| TEXTE DU DOCUMENT |
31. CAE a soutenu que les faits qu'aucun autre soumissionnaire n'avait demandé de prolongation et qu'elle-même avait pu présenter sa soumission avant la date de clôture des soumissions ne sont pas un élément de preuve que le délai de soumission était raisonnable.

Position d'AMS

32. AMS a soutenu qu'elle aussi était un soumissionnaire non CM et que le marché public a été tenu d'une manière juste et équitable. Elle a aussi soutenu que les trois mois de la procédure d'appel d'offres avaient suffi pour compiler les renseignements requis des CM qui lui permettraient de présenter une proposition recevable.

33. Si le Tribunal devait accueillir la demande de CAE quant au remboursement des frais de préparation et de présentation de sa proposition, AMS demande que le Tribunal lui accorde la même mesure corrective. Elle a aussi demandé que, si le Tribunal accorde à CAE un délai additionnel pour réviser sa proposition et la présenter à nouveau, il lui accorde le même délai pour réviser et présenter à nouveau sa propre réponse à la DP.

| À FAIRE |
A. Dites si chacune de ces affirmations correspond au texte du document en répondant par oui ou par non, puis citez les mots du texte qui le montrent. (i) AMS affirme que le marché public s'est déroulé de manière juste et équitable. (ii) Selon AMS, la procédure d'appel d'offres a duré six mois. (iii) Si CAE obtient un délai de plus pour revoir sa proposition, AMS veut le même délai.
B. D'après le texte du document, pourquoi AMS estime-t-elle que la durée de la procédure d'appel d'offres était suffisante ? Répondez en une à trois phrases.

| LIGNES DE DONNÉES |
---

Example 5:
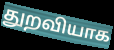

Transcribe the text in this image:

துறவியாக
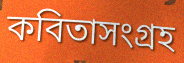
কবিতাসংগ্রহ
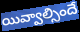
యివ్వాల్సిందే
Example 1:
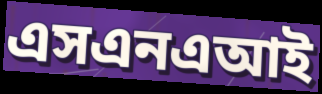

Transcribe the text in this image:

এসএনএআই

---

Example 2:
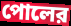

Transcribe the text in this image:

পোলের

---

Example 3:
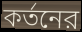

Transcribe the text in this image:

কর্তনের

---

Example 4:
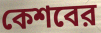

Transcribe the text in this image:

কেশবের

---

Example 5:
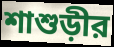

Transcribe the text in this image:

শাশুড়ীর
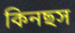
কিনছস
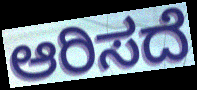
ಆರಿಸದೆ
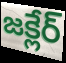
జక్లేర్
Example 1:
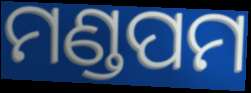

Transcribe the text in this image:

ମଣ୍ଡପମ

...

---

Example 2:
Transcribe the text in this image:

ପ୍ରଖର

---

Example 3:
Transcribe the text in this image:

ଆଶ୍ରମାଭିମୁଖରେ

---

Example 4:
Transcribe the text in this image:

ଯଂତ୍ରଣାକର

* * *

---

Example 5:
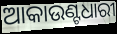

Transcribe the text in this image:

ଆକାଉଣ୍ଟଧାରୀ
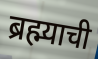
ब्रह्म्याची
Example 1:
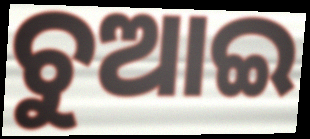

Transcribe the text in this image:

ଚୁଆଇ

| RÉSULTATS DES TÂCHES |
A.
(i) Oui : « le marché public a été tenu d'une manière juste et équitable ».
(ii) Non : « les trois mois de la procédure d'appel d'offres avaient suffi ».
(iii) Oui : « il lui accorde le même délai pour réviser et présenter à nouveau sa propre réponse à la DP ».

B. Pour AMS, les trois mois de la procédure lui avaient laissé assez de temps pour rassembler les renseignements requis des CM. Ces renseignements lui permettaient de présenter une proposition recevable.